▶ **Your task**:
From the listing below, copy each line where "Bereglazov" occurs.
⁂
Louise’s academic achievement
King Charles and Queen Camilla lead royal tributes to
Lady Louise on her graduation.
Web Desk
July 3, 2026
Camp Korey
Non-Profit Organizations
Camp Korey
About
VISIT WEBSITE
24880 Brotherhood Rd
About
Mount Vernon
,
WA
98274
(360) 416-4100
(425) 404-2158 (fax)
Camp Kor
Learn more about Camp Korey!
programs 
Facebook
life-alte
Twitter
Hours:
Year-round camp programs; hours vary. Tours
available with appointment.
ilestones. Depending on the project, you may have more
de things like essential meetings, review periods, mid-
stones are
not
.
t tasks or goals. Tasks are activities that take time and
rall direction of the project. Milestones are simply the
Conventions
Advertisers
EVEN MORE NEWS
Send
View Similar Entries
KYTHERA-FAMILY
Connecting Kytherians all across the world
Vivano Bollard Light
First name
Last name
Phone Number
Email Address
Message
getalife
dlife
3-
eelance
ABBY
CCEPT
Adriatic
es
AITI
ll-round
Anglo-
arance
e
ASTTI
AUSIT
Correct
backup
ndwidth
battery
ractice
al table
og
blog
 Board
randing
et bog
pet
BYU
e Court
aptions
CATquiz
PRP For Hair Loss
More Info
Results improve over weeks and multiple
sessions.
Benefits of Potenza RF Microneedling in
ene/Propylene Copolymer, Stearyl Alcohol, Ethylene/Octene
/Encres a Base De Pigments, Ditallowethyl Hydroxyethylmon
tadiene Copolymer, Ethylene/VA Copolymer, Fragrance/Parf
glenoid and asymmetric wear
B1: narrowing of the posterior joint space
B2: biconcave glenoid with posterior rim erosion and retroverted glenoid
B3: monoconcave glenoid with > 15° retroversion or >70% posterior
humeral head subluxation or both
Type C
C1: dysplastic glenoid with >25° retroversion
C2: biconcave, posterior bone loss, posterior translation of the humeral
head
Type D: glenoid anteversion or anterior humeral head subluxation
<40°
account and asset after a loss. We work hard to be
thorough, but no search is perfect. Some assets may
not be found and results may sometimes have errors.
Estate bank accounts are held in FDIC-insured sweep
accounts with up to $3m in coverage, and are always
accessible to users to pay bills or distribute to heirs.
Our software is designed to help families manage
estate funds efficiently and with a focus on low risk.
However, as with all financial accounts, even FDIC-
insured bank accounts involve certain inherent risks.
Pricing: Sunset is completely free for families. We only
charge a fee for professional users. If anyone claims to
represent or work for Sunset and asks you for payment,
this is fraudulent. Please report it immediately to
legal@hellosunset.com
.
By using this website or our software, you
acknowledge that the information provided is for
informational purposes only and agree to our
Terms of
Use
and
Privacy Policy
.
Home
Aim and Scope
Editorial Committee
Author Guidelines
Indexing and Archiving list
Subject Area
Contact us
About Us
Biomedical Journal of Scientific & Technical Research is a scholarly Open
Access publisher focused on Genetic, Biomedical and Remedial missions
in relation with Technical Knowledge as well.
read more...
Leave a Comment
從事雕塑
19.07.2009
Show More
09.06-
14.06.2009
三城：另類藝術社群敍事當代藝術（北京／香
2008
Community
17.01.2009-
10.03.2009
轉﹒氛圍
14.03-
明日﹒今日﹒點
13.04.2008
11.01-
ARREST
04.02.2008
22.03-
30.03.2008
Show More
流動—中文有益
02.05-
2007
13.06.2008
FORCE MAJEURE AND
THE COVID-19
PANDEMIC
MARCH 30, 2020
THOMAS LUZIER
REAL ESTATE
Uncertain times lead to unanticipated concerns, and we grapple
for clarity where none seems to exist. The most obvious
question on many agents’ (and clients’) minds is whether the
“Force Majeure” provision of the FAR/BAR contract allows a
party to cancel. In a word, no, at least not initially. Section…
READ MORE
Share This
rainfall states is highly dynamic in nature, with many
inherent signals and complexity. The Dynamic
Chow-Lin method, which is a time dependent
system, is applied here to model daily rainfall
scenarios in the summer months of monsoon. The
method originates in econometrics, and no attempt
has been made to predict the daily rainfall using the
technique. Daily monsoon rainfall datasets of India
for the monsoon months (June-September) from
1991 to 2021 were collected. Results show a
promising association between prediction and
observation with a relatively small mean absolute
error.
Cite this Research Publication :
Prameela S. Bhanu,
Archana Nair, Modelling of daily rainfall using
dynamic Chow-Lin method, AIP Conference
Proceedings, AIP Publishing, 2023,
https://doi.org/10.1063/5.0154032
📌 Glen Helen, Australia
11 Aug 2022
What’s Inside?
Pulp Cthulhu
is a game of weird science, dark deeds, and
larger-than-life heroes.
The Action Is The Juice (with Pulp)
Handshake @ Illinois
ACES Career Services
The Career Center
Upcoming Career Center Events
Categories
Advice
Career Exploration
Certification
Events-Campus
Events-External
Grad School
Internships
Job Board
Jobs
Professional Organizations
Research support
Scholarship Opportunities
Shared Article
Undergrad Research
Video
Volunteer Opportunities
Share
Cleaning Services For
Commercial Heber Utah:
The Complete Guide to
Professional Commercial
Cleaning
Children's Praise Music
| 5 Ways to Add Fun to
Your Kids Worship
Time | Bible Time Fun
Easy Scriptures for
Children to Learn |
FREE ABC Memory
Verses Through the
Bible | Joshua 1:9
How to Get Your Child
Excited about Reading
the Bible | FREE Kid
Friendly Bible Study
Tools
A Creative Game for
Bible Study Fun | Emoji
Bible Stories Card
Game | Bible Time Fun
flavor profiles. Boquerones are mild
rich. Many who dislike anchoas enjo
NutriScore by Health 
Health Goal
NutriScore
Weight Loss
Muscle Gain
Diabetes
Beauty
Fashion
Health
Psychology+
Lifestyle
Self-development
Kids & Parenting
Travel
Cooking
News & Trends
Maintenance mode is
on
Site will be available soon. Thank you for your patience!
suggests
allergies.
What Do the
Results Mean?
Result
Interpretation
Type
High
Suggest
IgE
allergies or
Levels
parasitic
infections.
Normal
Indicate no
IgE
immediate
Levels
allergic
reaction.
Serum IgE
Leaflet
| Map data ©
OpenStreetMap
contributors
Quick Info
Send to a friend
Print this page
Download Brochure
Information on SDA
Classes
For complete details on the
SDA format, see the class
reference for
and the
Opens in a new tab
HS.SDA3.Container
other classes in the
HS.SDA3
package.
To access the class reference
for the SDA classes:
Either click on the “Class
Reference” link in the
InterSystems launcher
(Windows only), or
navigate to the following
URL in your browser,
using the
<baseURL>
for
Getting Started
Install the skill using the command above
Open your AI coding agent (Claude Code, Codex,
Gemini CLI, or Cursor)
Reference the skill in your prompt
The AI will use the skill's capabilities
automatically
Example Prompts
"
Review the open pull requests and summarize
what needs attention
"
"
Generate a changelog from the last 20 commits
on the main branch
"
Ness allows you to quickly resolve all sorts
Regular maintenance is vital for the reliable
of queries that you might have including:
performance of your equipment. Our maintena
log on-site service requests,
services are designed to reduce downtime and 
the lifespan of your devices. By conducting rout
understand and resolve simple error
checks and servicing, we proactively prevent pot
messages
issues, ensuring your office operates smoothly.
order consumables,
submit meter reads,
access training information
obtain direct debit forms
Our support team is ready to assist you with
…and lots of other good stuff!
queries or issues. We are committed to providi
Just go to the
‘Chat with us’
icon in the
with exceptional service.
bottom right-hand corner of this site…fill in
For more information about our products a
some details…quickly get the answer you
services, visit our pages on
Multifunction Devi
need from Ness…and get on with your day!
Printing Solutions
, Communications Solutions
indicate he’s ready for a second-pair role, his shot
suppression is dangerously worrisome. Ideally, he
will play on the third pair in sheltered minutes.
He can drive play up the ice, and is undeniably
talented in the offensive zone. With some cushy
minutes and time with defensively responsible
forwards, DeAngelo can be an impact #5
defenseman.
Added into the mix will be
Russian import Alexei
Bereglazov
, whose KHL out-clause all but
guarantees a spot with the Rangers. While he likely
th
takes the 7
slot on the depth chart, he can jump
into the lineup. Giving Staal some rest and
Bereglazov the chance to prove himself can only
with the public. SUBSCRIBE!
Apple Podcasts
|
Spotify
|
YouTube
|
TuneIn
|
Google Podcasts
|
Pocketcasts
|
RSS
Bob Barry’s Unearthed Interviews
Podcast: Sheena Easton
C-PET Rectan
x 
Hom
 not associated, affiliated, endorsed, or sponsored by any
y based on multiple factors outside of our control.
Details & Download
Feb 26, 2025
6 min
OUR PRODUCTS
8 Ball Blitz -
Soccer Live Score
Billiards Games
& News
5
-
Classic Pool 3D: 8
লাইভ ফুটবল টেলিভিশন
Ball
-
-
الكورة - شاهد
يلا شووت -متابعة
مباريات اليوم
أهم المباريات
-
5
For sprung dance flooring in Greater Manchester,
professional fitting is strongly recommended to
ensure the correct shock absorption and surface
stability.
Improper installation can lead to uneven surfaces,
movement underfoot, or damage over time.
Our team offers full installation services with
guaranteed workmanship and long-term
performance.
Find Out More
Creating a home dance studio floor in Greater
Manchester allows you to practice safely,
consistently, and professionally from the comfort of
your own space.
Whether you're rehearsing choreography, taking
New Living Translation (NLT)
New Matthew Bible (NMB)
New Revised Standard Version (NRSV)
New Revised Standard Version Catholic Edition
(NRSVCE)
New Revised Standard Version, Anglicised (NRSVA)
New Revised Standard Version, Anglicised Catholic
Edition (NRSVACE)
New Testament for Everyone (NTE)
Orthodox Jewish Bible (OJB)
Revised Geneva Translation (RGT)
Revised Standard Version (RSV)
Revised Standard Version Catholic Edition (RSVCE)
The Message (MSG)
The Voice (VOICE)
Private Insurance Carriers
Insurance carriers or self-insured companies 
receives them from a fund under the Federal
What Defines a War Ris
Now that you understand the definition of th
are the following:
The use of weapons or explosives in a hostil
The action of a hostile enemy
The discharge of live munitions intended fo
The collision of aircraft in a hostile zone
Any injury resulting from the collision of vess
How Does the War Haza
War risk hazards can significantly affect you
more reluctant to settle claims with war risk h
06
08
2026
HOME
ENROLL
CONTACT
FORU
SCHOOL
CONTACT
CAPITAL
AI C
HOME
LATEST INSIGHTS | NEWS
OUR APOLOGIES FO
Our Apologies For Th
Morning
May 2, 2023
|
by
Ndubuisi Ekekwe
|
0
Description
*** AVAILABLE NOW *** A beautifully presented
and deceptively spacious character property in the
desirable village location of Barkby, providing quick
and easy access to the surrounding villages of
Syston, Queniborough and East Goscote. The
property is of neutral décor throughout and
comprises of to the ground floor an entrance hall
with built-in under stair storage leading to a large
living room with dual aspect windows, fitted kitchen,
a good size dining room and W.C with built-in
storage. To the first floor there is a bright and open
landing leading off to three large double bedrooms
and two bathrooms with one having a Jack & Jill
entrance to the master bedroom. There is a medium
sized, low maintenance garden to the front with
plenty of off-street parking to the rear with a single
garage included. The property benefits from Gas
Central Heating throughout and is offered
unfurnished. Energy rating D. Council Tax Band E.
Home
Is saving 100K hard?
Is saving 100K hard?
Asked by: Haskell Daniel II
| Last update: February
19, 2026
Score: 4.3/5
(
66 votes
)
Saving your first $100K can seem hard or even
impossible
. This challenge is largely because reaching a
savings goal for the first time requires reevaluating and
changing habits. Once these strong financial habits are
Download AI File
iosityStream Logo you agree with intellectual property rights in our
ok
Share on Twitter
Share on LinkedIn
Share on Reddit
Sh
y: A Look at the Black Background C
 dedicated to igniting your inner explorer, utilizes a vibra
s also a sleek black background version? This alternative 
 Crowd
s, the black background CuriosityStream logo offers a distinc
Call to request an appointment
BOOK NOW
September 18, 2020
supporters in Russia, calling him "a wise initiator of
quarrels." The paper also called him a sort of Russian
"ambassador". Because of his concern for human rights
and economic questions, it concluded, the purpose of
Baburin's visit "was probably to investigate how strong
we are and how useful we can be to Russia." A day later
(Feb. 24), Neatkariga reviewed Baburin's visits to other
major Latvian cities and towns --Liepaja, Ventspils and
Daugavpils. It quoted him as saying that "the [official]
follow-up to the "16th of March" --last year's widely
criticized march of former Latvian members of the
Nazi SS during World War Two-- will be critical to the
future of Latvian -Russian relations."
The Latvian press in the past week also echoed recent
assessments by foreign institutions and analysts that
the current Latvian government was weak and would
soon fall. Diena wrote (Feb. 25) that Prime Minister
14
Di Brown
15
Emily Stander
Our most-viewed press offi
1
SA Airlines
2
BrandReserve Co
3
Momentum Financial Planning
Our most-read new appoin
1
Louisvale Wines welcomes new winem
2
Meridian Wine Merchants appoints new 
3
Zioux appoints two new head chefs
⁂
▶ **Task answer**:
Bereglazov
Bereglazov the chance to prove himself can only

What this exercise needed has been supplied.